§ 提示された文章:
◆ ◆ ◆ ◆ ◆
日本株銘柄フォーカス

マーケット・アナリスト兼インベストメント・アドバイザー 益嶋 裕が様々な角度から焦点をあてて日本企業を紹介していきます。

益嶋 裕 プロフィール

過去10年の9月の好パフォーマンス銘柄は?

過去10年のうち9月に9回上昇した銘柄とは

今回の銘柄フォーカスは、定期的にお伝えしている各月にパフォーマンスが良好だった銘柄をご紹介したい。今月はもちろん9月の好パフォーマンス銘柄についてである。東証1部・2部・マザーズ上場銘柄のうち、過去10年間の株価データを取得できた1,875銘柄について8月末と9月末の株価を比較した騰落回数を算出した。表1の通り、過去10年間9月にすべて上昇した銘柄はなかったが10年のうち9年で上昇した銘柄が6銘柄あった。また、反対に過去10年9月に1回も値上がりしていない銘柄が8銘柄あった。それぞれご紹介したい。

表2に示したように、過去10年9月に9回上昇したのは、六甲バター(2266)、第一稀元素化学工業(4082)、栗田工業(6370)、三菱食品(7451)、壱番屋(7630)、トップカルチャー(7640)の6銘柄であった。知名度があまり高くないと思われる銘柄も含まれているが、参考としていただければ幸いだ。
◆ ◆ ◆ ◆ ◆
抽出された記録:
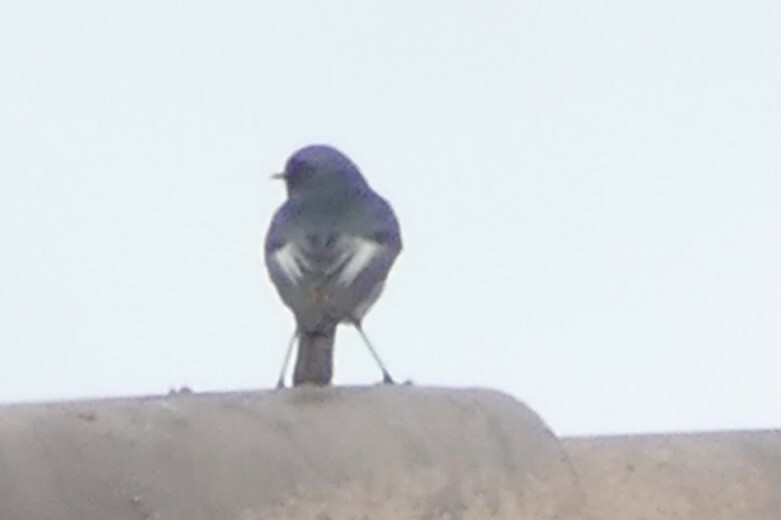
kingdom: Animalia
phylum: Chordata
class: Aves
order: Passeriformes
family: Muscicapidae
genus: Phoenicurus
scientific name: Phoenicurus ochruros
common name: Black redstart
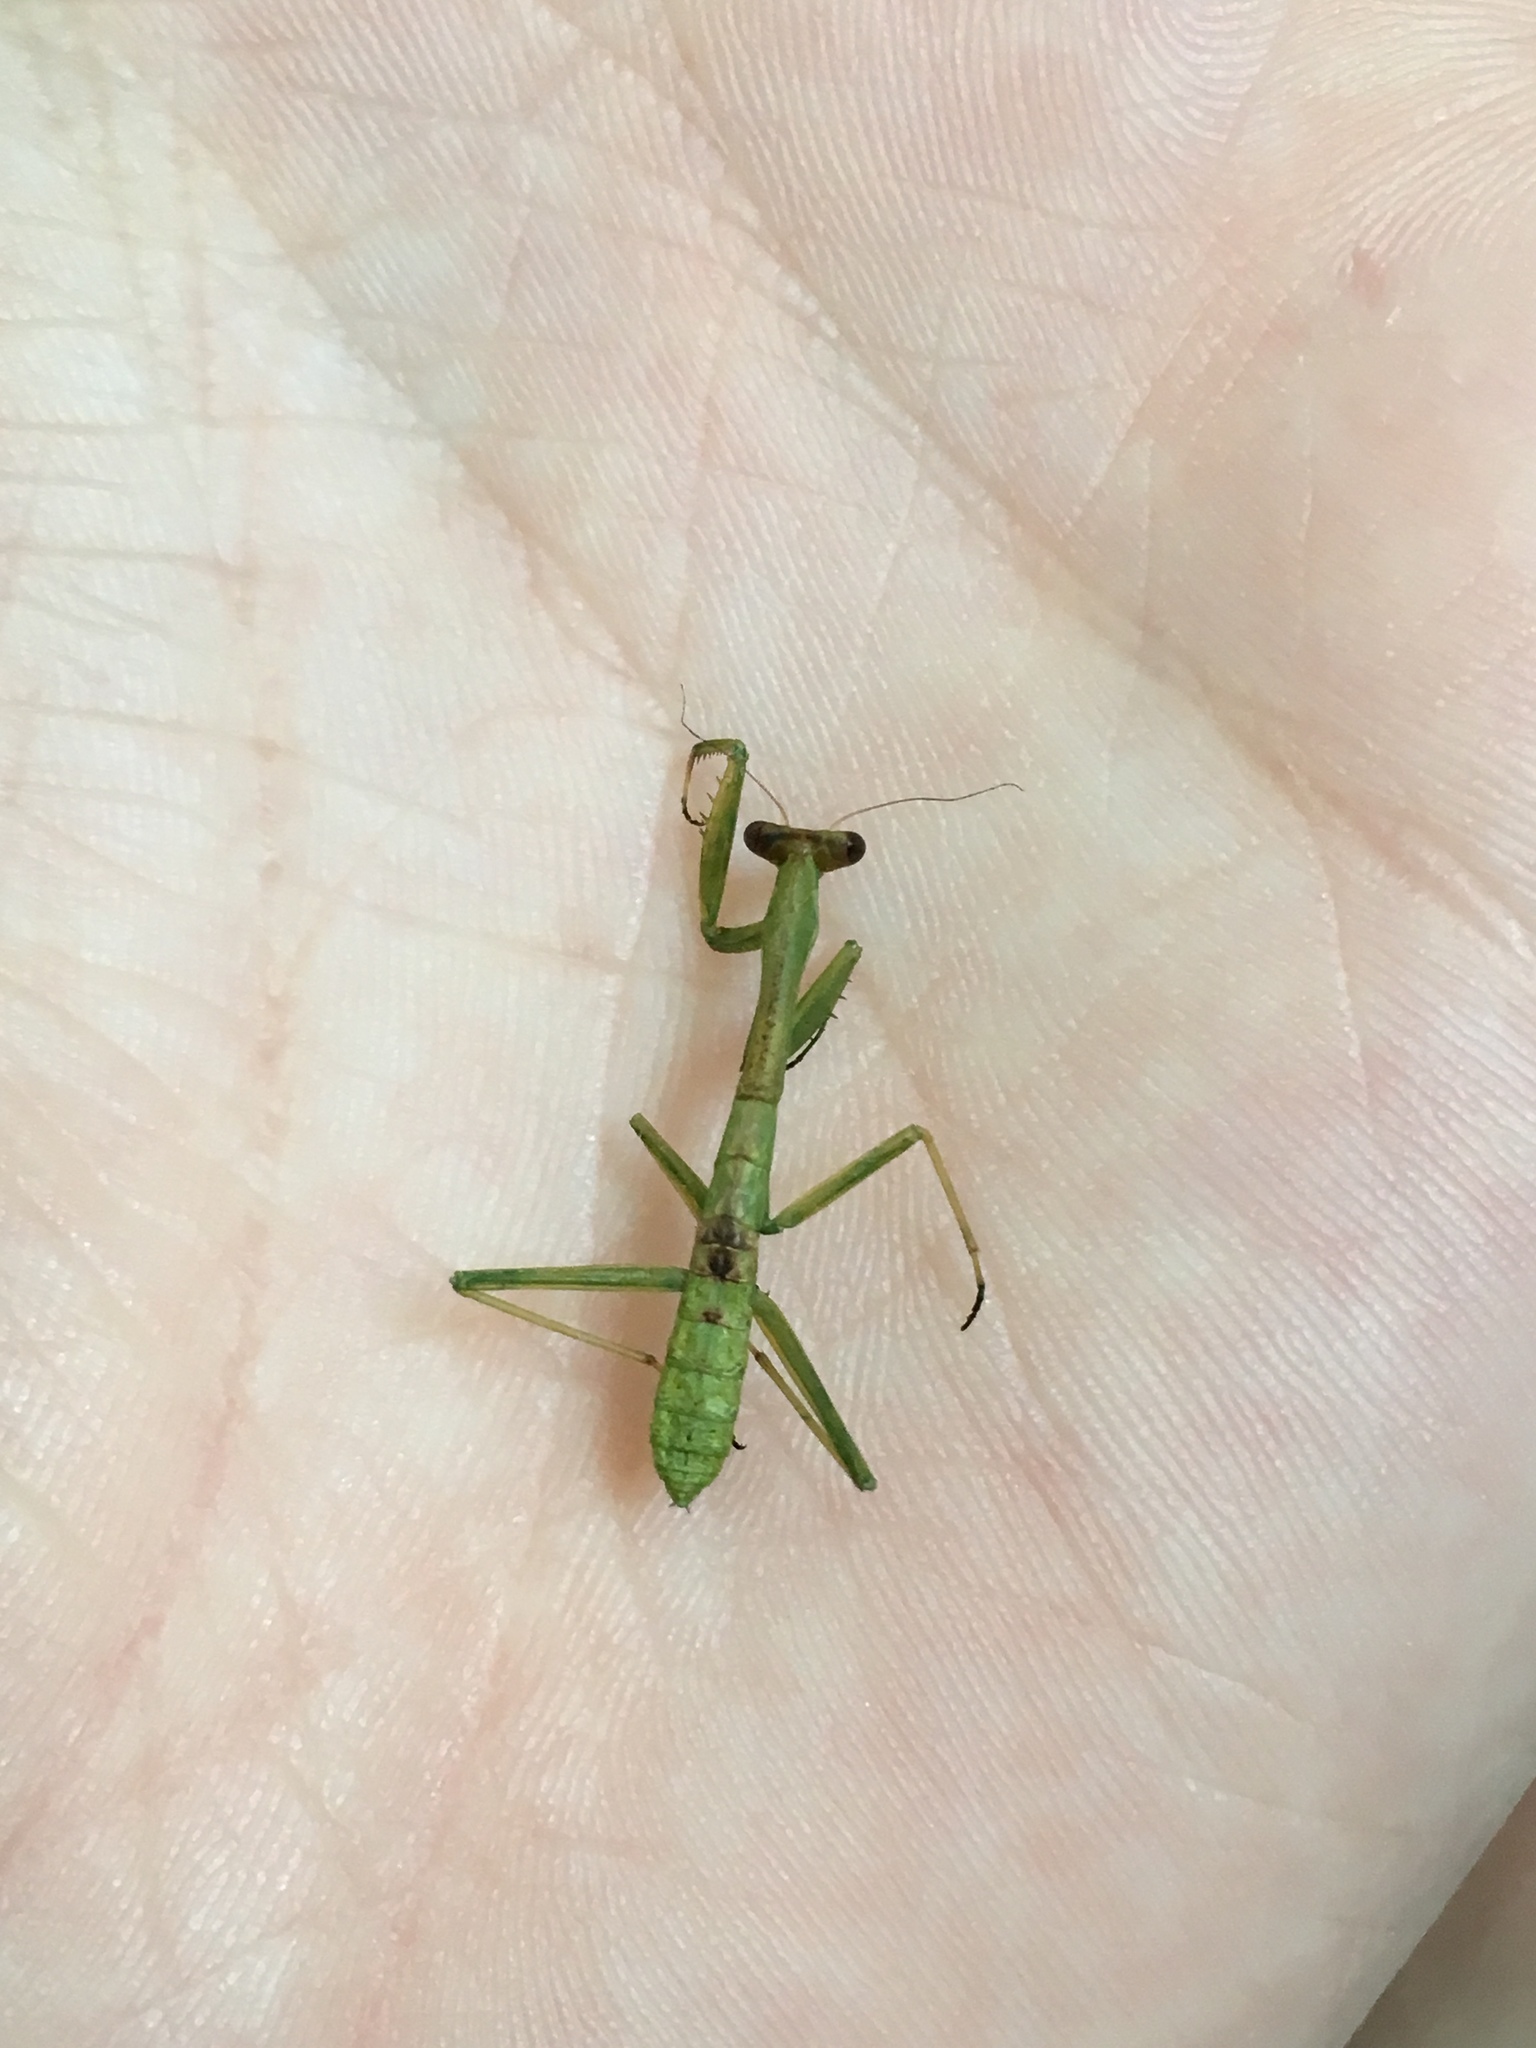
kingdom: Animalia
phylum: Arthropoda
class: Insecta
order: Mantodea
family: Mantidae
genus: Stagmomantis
◆ ◆ ◆ ◆ ◆
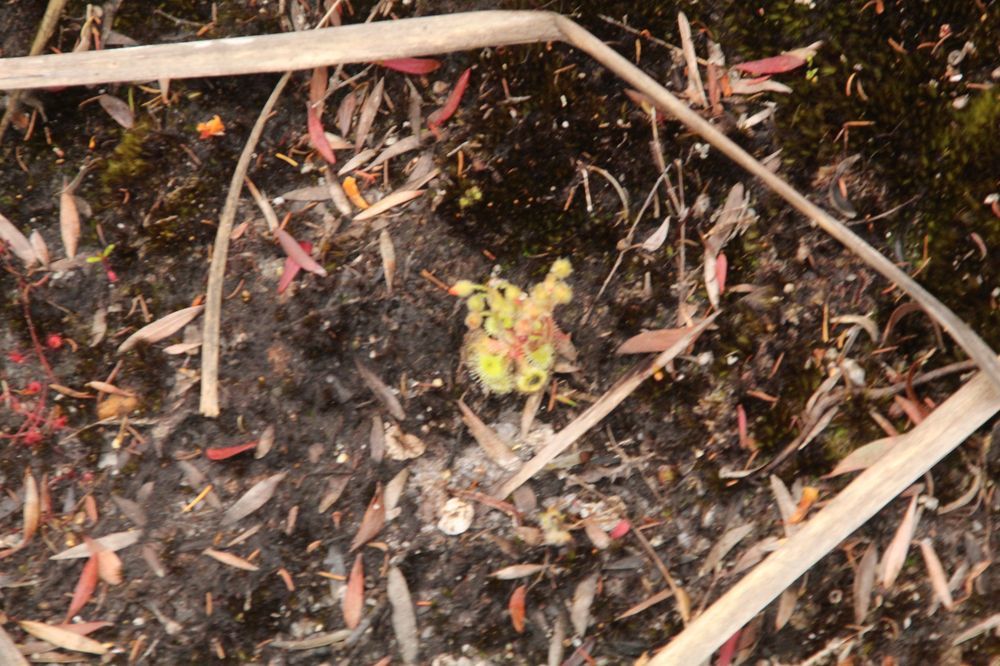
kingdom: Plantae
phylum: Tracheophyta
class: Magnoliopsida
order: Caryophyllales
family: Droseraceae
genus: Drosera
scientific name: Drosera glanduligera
◆ ◆ ◆ ◆ ◆
§ 取り組む課題:
- a) 9月の好パフォーマンス銘柄の記事で、8月末と9月末の株価を比較した対象は何銘柄か答えよ。
- b) 9月の好パフォーマンス銘柄の記事を、最後の文の後から書き継げ。
一覧はこの作業に一切関わらない。

§ 解答:
- a) 1,875銘柄である。

- b)
それでは逆に、9月のパフォーマンスが悪い銘柄はどのような銘柄なのだろうか。以下表3に示した8銘柄が過去10年9月に1回も上昇していない銘柄である。ダイオーズ(4653)、レシップホールディングス(7213)、アトム(7412)、スリーエフ(7544)、安楽亭(7562)、梅の花(7604)、キムラタン(8107)、グルメ杵屋(9850)となった。表3で信用取引区分が「貸借」となっている銘柄は、制度信用取引で空売りを行うことが可能である。1つの投資アイデアと言えるだろう。

だが、パフォーマンスのさえない銘柄は2点特殊要因を考慮せねばならない。まず、キムラタン(8107)については過去10年のうち株価が横ばいだった月が8回ある。10年間ほとんど株価は一桁台で、超低位株である。10年間で9月に1回も上昇していないというのはその通りなのだが、実質的にはこの銘柄は除外したほうが良いだろう。

もう1点考慮せねばならず、そしてより重要なのが、多くの銘柄が9月に株主優待の権利確定月を迎えるということだ。ダイオーズ(4653)、レシップホールディングス(7213)、アトム(7412)、安楽亭(7562)、梅の花(7604)、グルメ杵屋(9850)の6銘柄はすべて9月が株主優待の権利確定月となっている。株価の下落を狙って信用取引の空売りを行うと、銘柄と時期によっては逆日歩(ぎゃくひぶ)という費用を支払う必要がある。空売りをして目論見通り株価が下落したとしても逆日歩の支払いによってトータルの損益はマイナスになる、という可能性があるので注意を払いたい。